Mitia avait déjà quitté la place ; il courait de toutes ses forces vers la maison où habitait Grouschegnka.

Elle était partie depuis un quart d’heure pour Mokroïe. Fénia et la cuisinière Matrona étaient dans la cuisine quand arriva « le capitaine ». En l’apercevant, Fénia se mit à crier de toutes ses forces.

— Tu cries ! fit Mitia.
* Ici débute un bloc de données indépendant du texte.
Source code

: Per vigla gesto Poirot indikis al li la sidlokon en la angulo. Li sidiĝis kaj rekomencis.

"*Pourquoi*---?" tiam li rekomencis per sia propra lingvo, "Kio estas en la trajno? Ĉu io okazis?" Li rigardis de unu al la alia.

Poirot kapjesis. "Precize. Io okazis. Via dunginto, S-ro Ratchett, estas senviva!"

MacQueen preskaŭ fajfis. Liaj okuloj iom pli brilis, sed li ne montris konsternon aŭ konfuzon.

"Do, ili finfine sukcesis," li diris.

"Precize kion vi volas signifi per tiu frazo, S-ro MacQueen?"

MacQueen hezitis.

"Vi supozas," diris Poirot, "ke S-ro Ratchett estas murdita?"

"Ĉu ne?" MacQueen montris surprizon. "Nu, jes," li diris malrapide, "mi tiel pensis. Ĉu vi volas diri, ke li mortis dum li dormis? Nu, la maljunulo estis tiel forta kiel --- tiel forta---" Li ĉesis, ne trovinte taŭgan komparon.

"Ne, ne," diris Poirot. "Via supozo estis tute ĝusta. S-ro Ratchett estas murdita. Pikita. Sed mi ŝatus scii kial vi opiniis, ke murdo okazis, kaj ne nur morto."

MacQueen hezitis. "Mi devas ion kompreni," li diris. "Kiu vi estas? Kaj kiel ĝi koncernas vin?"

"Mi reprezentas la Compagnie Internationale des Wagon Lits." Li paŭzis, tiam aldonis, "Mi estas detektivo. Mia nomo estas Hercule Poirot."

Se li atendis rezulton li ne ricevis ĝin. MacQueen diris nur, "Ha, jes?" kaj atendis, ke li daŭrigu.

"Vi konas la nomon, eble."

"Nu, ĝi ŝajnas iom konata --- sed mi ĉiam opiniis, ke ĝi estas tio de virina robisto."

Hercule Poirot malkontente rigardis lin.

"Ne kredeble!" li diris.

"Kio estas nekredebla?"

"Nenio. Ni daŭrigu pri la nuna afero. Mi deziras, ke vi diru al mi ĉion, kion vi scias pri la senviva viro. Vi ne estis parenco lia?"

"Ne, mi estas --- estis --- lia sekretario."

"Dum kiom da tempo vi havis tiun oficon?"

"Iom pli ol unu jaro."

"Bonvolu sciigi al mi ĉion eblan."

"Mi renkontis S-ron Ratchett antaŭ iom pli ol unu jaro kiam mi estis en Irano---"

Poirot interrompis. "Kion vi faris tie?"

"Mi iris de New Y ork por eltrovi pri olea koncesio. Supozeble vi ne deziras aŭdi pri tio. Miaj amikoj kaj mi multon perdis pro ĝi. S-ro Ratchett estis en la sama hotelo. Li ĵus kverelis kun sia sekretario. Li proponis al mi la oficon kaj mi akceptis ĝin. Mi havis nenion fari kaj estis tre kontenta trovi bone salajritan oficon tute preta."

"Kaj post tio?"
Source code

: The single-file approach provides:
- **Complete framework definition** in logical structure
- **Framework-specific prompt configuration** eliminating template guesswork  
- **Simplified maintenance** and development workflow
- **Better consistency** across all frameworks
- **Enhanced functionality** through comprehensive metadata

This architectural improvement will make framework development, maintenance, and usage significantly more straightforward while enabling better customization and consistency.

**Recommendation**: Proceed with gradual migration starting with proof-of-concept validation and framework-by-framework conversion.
Où est-elle ?

Et sans attendre la réponse de Fénia, toute roide de terreur, il tomba aux pieds de la servante.

— Fénia ! au nom du Christ, dis-moi où elle est !

— Mon petit père, je n’en sais rien ! Mon bon barine, je n’en sais rien ! Tuez-moi, je ne sais rien ! Mais vous êtes sorti avec elle, vous-même...

— Elle est revenue...

— Non, mon bon barine, elle n’est pas revenue, je vous le jure par Dieu !

— Tu mens ! hurla Mitia, je le vois à ta frayeur, je devine où elle est...

Il sortit en courant.

Fénia, épouvantée, se félicitait d’en être quitte pour si peu. Mais elle se rendit fort bien compte que tout n’était peut-être pas fini.